Professorships in the School of Design & Production play a pivotal role in helping faculty push the boundaries of their crafts and prepare students for emerging industries.
For Eric Hart, whose work spans performance innovation and animatronics, endowed support has helped establish and legitimize a one-of-a-kind graduate program: a master’s degree in Animatronics. Hart is the Malcolm & Patty Brown Distinguished Professor in the Institute for Performance Innovation.
“The title helps give it a sense of legitimacy,” he said. “It signals that this isn’t experimental in a temporary sense, but something real and worth investing in.” Funds have supported student travel to major industry conferences and provided opportunities to connect directly with professionals in themed entertainment industries.
“My students are able to invent the future right in front of my eyes,” he said.

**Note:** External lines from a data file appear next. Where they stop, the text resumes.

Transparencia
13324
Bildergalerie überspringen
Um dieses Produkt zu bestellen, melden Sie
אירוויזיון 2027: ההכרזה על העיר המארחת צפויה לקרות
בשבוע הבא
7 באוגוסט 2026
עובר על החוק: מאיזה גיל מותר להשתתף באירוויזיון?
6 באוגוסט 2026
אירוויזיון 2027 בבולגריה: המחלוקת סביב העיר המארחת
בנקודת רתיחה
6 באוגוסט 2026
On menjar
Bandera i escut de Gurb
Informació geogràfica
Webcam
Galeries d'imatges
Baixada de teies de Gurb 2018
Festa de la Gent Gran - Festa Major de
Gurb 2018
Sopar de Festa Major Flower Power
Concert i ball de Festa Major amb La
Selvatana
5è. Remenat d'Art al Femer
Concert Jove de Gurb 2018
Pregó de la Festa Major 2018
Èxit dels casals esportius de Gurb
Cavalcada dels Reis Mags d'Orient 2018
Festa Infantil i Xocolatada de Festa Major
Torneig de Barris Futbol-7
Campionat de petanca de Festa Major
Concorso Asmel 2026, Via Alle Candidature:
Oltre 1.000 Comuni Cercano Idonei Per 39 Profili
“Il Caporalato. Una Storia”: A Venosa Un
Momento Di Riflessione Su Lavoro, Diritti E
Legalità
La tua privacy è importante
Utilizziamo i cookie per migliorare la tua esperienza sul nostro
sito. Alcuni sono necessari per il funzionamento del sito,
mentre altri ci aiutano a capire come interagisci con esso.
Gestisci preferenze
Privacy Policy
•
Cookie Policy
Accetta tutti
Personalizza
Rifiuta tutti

The work sits at a crossroads between art and engineering — a reminder that artistic education is increasingly also about technological fluency and interdisciplinary creation.
Elsewhere in the School of Design & Production, Costume Design professor Brent Bruin is using his endowed professorship funds to acquire industrial sewing equipment, specialty machines, fabrics, and graduate student support. Bruin holds the Malcolm and Patty Brown Distinguished Costume Program Professorship.
“With the endowed professorship, we can provide stipends to four graduate students per year,” said Bruin. “This assistance allows graduate students greater flexibility to pursue outside employment while they focus on their studies.”
These investments directly shape what students learn: not only conceptual design, but the technical precision required in professional production environments.
Through the Brown professorships, donors are helping UNCSA students build futures in fields where imagination meets engineering — where the next generation of performance technology and costume craft is being invented.